The man sits alone, on shore, near the fire he just built.
Orange and gold waves waltz with the morning sun.
The men in the boat are too tired and hungry to argue with the man’s request, so they toss the net. It slaps the water and starts to sink, just as it had done—to no avail—all night long.
One man yawns, another closes his eyes and rests his head on the side of the boat. The others sit and stare. All listen to waves slap a lullaby against the bow.
No one expects—
The boat pitches and lists as if hit by Jonah's whale.
Seasoned fishermen scramble for the net.
“My God the net’s going to break!”
My God?...it’s Him
“It’s Him—my God!"
Usually, folks take off clothes before jumping in the water, but not this man, he puts them back on, and plunges into the sea.
The man on shore stands, crosses his arms, and laughs right out loud. You needn’t put your cloak on, to come to me. But, it shows evidence of another cloak you needed to wear—humility. It suits you well, my friend. Well done.
“Pull!” The weight of the men, the weight of the fish, the boat nearly flips, the net nearly rips…but the boat holds steady and the net holds fast.
Splash after splash, the swimmer kicks his way toward shore.
It’s Him. I know it’s Him.
I’ve got to reach Him.
I’ve got to repent.
Tell Him I’m sorry.
A wave hits his face—he gulps water instead of air.
It’s not him…
It’s not. Turn back.
The men in the boat groan with the load. One yells, “Hey, come back! Help us lift!”
Go back. Don’t abandon your friends.
He shakes his head, clinches his jaw and continues to stroke arm over arm toward shore.
He won’t forgive you.

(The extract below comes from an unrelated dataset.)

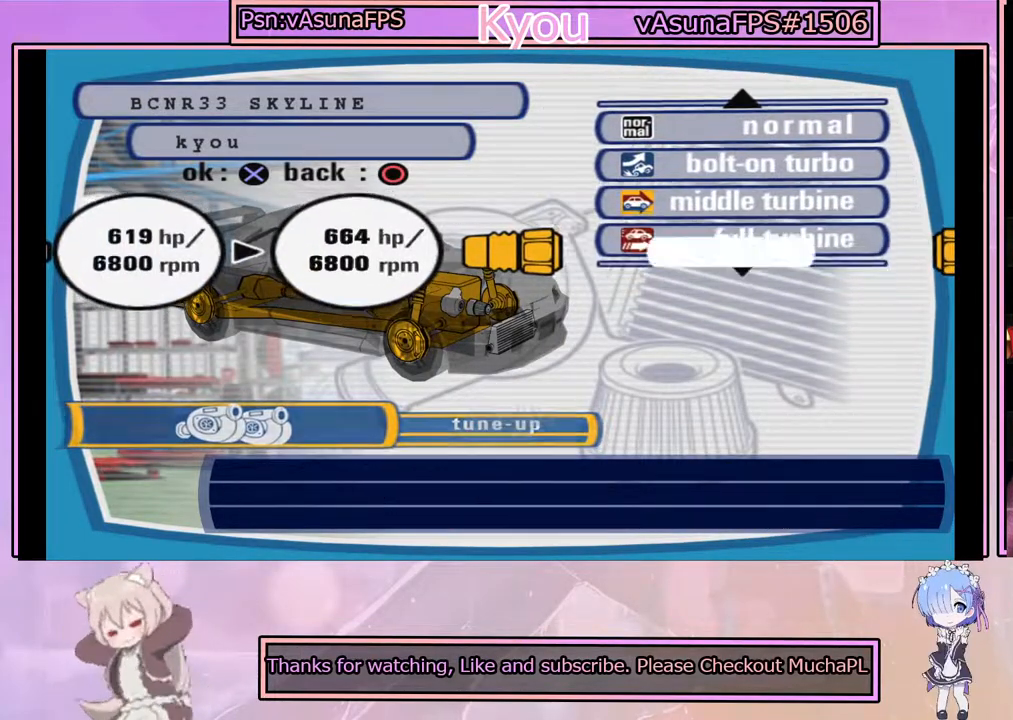
{"buttons": [], "left_stick": "center", "events": [[117, "CROSS", "up"]]}
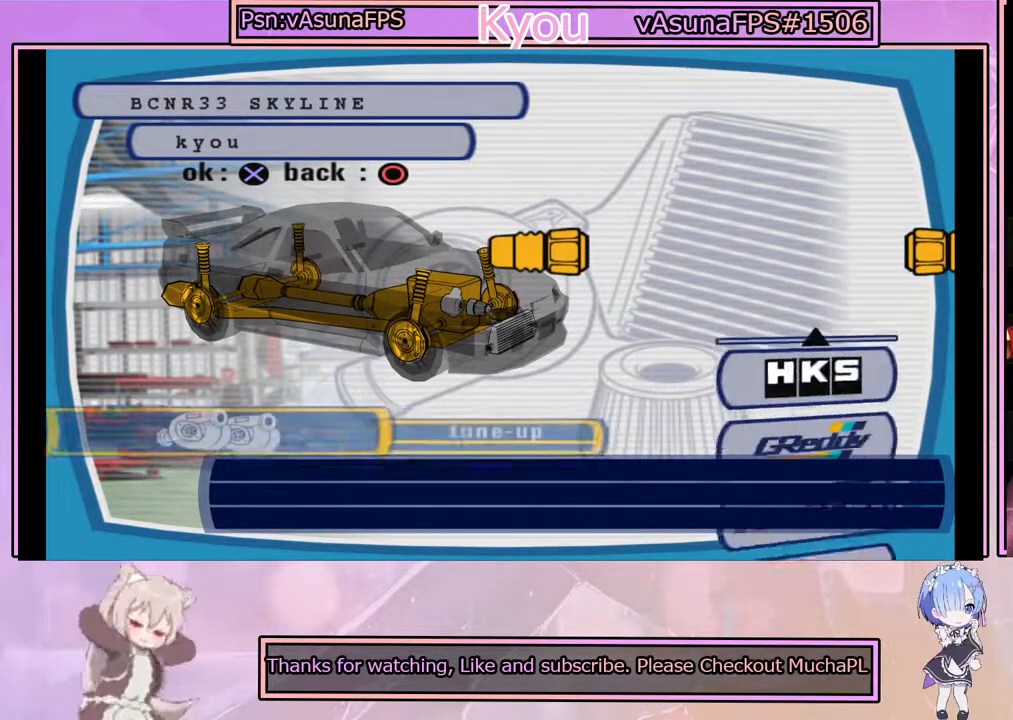
{"buttons": [], "left_stick": "center", "events": []}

It’s too late. You abandoned Him. You loser.
The swimmer slows his pace. Why’d I jump? I always do that—jump first, think later. I should’ve stayed in the boat. That’s where I belong. I’m a fisherman—for fish, not men. Now, He’ll think I’m still the same old impetuous, loud mouth traitor…maybe I am. After all, I turned my back on my Friend…not just my friend, but the Son of God. I denied Him; not once, but thrice. Three times…I’m doomed. I should just quit…sink—let the sea have me. I’m not worthy.
He stops kicking, his arms go limp. He releases air from his lungs, and slowly descends.
The men in the boat are busy holding the net and rowing toward shore.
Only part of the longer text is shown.